This is an example of the sort of vehicle Volocopter hopes to develop, and launch commercially. (Photo: China Daily)
Chinese automaker Geely has taken a stake in the German air taxi company Volocopter, leading a round of investment worth 50 million euros ($55.2 million) that will help the startup finance its commercialization within the next three years.
Volocopter, an urban air mobility pioneer, announced it had concluded its latest funding round with the participation of Zhejiang Geely Holding Group, the parent company of Volvo Cars and the London Electric Vehicle Company, which was formerly known as the London Taxi Company.
Geely and Volocopter have also agreed to enter a joint venture with plans to bring a flying car to China.
The first closing of the Series C funding round will increase the total capital that Volocopter has raised to 85 million euros ($94 million). The company remains in discussions with additional investors for a second closing which will happen around year-end.
Founded in 2011, Volocopter builds electrically-powered air taxis based on drone technology that are designed to carry two people.
The aim of the technology is to save people time and to help megacities transform their transportation systems toward a more sustainable future by adding a new mobility option for citizens.
Florian Reuter, chief executive of Volocopter, said: "Urban mobility needs to evolve in the next few years to meet rising demand. With our Volocopter air taxis, we are adding a whole new level of mobility in the skies and this funding round is allowing us to take great strides towards bringing urban air mobility to life whilst being respectful of our shareholders' money."
Geely Holding, a privately-owned automotive group from China that has a portfolio of global brands including Geely Auto, Volvo Cars, and Lotus, also acquired a 9.69 percent stake in Mercedes-Benz-manufacturer Daimler in 2018.

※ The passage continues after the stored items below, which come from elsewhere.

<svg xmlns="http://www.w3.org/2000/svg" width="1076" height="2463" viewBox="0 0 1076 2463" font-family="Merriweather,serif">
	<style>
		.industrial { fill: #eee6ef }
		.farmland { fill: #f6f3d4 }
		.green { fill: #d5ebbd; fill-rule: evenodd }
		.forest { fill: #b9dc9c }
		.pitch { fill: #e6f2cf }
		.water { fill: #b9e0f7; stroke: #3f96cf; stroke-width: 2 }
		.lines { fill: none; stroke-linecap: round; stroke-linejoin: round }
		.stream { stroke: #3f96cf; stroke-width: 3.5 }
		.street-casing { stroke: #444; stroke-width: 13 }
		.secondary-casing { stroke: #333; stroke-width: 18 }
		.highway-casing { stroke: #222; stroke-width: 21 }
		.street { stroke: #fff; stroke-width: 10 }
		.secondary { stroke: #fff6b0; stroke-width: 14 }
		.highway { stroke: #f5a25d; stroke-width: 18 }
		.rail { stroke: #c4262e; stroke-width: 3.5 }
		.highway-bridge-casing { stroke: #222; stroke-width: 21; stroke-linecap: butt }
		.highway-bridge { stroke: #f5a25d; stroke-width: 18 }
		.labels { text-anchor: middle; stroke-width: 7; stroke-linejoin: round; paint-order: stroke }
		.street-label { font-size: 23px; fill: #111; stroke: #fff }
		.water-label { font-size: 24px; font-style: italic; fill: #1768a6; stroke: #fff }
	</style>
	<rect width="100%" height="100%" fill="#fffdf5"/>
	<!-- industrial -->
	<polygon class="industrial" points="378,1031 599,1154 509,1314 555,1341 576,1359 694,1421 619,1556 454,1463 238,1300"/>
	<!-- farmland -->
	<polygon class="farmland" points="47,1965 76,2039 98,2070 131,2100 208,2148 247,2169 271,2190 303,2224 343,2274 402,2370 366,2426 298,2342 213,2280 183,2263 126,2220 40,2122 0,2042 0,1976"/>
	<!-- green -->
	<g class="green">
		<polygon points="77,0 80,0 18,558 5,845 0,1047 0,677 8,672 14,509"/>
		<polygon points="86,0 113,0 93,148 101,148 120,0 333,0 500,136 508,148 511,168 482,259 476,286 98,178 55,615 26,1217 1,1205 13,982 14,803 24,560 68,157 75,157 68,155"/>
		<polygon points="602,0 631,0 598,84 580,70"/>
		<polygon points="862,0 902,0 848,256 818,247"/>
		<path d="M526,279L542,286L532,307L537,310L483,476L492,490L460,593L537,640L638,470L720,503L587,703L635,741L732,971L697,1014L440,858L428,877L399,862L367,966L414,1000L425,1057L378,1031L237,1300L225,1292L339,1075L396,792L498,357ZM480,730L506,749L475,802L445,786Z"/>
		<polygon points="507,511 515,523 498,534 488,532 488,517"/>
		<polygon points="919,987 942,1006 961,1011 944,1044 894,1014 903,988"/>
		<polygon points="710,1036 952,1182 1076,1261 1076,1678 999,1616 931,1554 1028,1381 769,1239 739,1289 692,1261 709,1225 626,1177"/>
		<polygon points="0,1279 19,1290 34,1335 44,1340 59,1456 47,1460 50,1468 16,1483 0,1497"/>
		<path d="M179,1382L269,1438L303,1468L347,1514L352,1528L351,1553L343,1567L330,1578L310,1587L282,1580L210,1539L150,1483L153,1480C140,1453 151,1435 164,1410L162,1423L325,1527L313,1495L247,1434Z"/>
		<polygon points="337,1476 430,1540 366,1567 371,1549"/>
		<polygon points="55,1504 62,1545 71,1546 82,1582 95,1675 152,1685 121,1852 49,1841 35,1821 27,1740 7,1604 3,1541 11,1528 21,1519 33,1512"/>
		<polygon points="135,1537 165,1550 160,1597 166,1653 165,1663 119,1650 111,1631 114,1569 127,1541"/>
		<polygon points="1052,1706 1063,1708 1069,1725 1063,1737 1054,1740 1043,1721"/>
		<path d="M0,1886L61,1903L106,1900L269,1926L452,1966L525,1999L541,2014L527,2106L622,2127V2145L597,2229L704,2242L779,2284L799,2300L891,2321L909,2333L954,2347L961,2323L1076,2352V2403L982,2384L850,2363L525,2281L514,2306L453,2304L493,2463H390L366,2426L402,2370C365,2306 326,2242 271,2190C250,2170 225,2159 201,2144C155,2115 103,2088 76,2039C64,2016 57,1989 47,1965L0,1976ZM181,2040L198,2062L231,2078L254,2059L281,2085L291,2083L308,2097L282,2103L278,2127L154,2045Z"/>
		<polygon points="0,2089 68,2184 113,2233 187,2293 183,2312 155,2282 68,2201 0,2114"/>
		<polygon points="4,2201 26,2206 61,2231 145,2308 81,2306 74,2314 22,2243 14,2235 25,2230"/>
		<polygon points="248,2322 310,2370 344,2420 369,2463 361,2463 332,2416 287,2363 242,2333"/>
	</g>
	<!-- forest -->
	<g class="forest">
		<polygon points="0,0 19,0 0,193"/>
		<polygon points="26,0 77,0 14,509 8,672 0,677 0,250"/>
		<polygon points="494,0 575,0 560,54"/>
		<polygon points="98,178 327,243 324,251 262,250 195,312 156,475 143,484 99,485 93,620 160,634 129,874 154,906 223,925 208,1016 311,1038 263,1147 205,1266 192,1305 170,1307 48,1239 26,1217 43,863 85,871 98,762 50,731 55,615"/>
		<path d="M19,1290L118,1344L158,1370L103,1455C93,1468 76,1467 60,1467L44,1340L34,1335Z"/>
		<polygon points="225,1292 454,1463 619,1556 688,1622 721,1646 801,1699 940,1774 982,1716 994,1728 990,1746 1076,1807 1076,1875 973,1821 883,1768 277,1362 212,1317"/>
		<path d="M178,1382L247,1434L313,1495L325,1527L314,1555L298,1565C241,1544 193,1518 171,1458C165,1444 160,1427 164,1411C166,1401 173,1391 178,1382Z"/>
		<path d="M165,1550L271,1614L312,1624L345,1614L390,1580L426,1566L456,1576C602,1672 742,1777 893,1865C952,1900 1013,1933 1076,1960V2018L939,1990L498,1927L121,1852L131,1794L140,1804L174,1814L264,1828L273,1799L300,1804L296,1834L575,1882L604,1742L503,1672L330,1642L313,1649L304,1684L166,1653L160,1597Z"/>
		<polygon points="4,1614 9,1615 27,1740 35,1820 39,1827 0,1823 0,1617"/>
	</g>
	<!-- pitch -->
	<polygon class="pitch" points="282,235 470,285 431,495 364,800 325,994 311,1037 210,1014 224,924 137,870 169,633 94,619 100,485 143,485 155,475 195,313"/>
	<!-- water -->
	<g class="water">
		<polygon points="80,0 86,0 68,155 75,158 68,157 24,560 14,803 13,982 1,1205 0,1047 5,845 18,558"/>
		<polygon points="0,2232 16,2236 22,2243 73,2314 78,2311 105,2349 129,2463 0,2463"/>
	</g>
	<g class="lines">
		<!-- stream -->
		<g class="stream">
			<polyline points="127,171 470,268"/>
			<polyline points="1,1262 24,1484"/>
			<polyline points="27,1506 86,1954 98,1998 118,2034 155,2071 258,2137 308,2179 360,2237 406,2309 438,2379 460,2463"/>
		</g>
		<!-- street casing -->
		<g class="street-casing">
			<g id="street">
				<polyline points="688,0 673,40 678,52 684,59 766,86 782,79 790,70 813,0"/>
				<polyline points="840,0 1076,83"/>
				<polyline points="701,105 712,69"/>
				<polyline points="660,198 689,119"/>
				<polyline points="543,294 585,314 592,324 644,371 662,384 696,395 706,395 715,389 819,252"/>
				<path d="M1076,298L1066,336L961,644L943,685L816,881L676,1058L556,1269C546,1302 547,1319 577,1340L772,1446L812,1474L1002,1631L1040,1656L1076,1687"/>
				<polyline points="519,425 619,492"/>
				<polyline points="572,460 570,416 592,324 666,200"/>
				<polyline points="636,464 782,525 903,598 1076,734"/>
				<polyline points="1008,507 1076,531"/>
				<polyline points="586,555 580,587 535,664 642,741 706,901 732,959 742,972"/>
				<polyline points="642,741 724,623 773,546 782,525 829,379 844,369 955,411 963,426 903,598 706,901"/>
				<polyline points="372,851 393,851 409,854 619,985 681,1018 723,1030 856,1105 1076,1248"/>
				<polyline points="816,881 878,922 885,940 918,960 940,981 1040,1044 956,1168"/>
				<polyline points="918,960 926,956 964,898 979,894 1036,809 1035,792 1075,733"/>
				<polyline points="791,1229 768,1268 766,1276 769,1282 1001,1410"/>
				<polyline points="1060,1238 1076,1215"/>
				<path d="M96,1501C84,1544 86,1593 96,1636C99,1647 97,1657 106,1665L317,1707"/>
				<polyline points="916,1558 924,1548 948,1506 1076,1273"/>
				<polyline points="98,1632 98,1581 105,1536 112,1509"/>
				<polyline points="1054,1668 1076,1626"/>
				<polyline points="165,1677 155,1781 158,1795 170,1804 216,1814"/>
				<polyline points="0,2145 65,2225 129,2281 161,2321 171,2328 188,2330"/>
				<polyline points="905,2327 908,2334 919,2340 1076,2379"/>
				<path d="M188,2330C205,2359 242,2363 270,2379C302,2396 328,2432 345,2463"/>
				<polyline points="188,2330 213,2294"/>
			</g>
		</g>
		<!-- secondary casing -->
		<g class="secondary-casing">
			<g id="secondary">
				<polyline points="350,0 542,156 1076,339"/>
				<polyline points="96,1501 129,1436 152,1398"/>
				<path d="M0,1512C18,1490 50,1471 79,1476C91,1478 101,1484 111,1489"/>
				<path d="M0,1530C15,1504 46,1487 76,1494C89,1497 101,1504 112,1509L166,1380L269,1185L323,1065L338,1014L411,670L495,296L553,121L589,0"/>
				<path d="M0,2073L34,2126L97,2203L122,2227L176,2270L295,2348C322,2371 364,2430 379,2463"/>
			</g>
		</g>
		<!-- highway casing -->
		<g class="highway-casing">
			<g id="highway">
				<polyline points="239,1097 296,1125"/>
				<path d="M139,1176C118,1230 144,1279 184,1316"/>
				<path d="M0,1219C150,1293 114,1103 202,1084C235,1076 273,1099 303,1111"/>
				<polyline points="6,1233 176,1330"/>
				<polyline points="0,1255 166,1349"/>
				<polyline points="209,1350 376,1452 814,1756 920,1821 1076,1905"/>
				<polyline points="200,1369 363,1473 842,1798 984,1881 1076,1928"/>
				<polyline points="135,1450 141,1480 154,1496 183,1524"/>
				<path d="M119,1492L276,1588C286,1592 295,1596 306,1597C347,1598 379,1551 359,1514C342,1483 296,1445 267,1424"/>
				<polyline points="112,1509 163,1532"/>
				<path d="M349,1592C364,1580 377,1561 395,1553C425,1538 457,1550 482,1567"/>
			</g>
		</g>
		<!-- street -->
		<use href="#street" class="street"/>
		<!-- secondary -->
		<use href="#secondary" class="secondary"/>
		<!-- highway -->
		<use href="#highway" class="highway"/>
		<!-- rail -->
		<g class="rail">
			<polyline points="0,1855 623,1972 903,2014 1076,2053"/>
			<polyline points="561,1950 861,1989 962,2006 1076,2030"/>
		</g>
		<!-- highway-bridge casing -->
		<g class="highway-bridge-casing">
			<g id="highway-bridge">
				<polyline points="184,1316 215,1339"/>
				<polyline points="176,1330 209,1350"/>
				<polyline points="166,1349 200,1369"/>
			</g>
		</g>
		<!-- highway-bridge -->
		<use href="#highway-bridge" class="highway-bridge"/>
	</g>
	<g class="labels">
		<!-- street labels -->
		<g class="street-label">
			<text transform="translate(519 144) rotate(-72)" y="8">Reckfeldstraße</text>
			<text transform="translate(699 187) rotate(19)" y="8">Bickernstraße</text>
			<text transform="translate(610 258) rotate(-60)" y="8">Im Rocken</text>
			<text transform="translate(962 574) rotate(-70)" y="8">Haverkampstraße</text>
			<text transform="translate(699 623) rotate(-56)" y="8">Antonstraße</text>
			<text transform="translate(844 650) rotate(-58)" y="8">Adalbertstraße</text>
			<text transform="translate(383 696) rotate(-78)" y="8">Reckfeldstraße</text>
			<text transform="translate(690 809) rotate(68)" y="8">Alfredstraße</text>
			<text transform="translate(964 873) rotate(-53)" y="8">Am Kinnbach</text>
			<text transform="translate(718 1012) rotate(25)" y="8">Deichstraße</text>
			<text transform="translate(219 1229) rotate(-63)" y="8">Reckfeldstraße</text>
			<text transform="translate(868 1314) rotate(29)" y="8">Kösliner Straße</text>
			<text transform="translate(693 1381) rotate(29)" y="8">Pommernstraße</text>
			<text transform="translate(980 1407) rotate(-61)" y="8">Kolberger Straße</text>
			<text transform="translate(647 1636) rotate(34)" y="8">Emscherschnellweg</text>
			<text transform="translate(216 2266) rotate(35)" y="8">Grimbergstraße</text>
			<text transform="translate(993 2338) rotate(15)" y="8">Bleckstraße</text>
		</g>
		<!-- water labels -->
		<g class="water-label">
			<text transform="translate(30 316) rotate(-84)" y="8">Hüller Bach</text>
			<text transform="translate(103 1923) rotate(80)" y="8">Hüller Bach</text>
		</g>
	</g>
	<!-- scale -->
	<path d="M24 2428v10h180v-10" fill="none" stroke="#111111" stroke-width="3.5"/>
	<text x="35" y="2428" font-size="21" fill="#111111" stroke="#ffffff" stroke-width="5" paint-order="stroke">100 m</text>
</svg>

Li Shufu, chairman of Geely Holding, said: "Geely is transitioning from being an automotive manufacturer to a mobility technology group, investing in and developing a wide range of next-generation technologies.
"Our latest cooperation with Daimler, building on our partnership in smart and premium ride-hailing services, as well as our joint venture with Volocopter underlines our confidence in Volocopter air taxis as the next ambitious step in our wider expansion in both electrification and new mobility services."

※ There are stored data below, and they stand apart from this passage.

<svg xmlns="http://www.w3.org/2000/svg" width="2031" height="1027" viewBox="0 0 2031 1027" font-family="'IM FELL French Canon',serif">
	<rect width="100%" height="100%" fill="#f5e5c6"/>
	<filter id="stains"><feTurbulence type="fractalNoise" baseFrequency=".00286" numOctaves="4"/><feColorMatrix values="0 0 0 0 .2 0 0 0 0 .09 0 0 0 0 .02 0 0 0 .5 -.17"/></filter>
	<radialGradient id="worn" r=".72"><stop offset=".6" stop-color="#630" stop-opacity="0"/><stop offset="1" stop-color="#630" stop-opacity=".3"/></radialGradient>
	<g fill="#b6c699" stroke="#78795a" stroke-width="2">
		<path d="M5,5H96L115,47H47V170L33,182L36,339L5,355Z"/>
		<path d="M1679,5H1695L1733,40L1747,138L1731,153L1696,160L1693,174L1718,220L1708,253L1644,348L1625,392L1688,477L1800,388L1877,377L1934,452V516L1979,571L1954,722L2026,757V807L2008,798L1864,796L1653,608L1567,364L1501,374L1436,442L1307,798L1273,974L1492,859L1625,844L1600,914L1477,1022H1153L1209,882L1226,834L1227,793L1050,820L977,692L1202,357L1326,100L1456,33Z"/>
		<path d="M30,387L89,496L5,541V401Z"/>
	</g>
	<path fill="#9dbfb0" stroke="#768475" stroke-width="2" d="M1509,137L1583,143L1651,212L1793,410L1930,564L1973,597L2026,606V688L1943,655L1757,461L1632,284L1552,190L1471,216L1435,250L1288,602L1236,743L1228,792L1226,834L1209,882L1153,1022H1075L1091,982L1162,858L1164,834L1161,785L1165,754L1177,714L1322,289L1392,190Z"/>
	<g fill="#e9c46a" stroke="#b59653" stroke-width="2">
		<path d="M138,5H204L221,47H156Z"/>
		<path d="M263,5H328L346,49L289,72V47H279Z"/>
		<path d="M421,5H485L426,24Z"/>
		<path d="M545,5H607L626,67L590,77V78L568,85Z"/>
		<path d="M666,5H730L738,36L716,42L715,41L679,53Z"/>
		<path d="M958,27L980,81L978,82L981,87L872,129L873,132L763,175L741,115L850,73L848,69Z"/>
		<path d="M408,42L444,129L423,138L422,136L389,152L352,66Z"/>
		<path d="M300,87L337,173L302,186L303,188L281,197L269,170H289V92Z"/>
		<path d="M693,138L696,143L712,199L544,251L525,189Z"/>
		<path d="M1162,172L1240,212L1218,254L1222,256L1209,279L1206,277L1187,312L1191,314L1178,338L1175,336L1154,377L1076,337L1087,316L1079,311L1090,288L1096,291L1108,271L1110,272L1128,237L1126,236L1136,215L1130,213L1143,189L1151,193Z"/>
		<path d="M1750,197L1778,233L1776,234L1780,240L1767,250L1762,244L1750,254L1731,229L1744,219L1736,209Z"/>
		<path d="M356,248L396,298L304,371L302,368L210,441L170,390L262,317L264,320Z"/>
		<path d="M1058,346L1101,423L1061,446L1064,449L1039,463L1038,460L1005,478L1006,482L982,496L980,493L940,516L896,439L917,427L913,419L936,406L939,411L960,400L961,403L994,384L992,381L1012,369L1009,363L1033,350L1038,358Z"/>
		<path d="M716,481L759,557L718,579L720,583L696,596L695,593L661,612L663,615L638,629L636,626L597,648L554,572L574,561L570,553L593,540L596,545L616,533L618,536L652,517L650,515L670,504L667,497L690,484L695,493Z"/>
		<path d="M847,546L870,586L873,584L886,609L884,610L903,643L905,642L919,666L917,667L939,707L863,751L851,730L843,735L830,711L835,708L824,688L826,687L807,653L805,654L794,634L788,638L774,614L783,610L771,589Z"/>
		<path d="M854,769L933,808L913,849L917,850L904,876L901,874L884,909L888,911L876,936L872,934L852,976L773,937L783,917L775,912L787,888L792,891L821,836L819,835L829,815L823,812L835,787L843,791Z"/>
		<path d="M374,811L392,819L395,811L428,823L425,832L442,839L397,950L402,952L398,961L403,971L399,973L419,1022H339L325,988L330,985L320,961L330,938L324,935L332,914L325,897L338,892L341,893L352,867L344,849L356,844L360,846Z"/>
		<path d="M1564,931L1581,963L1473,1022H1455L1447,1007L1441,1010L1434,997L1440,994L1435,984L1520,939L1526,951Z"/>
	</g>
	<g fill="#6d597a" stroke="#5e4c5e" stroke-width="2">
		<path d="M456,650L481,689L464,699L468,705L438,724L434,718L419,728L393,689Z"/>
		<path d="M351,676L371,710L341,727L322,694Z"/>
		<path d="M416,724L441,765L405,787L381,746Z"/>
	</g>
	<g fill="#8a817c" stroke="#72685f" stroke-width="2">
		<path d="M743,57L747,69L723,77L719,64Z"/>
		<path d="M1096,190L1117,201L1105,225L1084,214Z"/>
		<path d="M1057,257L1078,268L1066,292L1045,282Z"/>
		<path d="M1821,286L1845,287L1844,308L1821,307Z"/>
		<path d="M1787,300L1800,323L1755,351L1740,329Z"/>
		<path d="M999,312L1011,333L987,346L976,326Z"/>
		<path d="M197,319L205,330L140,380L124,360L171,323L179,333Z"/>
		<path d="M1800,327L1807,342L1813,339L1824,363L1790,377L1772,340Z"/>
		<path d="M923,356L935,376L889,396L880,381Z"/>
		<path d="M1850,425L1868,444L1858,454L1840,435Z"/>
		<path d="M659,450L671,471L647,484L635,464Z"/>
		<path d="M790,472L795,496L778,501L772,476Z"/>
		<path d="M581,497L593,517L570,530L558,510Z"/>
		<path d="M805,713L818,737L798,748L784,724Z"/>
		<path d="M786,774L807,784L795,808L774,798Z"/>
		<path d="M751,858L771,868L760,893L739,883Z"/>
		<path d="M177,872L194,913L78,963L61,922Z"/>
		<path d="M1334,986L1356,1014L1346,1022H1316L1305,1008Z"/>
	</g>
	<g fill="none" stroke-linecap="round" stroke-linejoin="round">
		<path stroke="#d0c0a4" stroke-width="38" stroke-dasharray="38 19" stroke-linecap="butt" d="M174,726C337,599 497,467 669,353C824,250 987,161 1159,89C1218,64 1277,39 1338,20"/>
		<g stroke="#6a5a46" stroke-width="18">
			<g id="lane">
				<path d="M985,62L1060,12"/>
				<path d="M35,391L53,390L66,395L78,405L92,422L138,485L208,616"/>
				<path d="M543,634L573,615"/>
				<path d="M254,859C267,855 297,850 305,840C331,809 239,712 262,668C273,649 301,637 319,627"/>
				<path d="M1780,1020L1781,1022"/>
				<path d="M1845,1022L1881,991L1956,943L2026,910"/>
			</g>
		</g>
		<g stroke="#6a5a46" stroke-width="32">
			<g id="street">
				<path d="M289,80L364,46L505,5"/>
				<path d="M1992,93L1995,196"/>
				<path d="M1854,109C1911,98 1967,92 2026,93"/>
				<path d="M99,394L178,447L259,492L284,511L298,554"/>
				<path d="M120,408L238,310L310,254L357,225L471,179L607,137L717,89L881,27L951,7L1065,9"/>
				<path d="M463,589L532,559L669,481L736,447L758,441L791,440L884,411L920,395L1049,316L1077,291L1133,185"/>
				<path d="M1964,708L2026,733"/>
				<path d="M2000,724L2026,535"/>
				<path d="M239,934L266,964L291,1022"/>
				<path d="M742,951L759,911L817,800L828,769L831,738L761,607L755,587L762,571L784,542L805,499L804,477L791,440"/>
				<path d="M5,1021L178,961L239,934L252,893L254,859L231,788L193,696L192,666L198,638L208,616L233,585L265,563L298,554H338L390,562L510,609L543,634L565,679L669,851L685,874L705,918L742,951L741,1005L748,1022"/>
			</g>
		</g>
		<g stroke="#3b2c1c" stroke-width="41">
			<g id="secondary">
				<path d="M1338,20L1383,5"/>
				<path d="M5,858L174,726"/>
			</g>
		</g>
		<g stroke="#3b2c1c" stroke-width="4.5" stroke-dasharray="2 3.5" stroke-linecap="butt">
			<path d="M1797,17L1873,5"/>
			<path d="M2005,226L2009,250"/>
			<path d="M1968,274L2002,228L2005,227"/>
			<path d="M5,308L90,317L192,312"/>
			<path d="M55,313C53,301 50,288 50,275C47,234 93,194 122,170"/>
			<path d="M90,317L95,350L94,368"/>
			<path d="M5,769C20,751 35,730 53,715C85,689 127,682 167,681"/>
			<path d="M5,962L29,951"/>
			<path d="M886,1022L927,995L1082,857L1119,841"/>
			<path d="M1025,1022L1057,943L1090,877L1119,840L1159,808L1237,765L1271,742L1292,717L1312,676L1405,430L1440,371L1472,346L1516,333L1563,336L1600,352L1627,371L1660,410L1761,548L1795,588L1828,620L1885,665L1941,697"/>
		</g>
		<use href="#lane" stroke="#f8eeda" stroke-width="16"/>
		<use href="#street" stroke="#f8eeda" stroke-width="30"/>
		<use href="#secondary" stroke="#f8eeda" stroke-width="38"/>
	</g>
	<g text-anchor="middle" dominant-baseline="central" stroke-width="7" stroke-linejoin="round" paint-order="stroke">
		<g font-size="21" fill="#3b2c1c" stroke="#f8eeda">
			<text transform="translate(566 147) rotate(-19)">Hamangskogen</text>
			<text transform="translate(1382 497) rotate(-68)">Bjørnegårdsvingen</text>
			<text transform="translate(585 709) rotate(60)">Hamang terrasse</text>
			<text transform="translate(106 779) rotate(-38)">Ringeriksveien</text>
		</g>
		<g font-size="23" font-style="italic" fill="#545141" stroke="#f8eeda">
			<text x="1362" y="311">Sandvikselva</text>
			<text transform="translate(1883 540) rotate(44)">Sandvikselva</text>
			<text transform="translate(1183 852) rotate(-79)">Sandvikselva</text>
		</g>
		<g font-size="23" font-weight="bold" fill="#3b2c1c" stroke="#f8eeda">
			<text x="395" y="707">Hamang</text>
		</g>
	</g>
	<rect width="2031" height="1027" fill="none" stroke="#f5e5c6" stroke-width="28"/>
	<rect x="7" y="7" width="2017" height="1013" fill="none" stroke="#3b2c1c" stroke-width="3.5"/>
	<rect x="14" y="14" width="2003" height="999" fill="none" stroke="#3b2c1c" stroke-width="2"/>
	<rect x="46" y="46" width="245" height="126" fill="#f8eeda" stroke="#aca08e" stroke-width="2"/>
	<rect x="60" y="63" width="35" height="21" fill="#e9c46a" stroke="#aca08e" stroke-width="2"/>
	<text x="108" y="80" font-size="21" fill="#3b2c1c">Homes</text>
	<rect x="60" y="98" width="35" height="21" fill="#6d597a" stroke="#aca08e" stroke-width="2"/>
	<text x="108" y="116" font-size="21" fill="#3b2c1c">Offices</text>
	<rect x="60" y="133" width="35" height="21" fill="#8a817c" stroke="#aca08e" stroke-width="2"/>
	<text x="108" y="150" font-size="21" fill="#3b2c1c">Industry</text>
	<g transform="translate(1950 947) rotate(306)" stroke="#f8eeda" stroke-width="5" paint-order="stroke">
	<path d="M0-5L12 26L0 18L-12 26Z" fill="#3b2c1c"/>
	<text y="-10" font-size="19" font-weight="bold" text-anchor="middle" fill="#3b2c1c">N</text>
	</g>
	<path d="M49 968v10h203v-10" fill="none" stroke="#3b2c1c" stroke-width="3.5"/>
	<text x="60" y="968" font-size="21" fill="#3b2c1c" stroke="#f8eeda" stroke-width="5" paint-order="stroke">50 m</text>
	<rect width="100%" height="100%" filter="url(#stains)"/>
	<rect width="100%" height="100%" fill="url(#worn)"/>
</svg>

Zhejiang Geely Holding sold more than 2.15 million vehicles in 2018, with Volvo Car sales reaching historic highs of 642,253 cars globally and Geely Auto Group sales growing by more than 20 percent to more than 1.5 million units. In the first half of 2019, the company sold more than 1.11 million vehicles throughout the world.
Doris Fischer, chair of China business and economics at the University of Wuerzburg in Germany, said the partnership is a win-win scenario.
"Working on such innovative ideas together for sure will provide thrilling experiences and advantages for both sides," she said. "The advantage for Volocopter in this case is a capital injection, and it may be also easier access to the Chinese market in the future. The advantage to Geely most likely lies in the cooperation with an innovative firm."
Fischer pointed out that the fact that a Chinese company is investing substantial venture capital into a German enterprise "constitutes a watershed in the way Chinese firms engage in Europe".
"It definitely still seems to be unusual, but at the same time it is not completely unexpected," she said.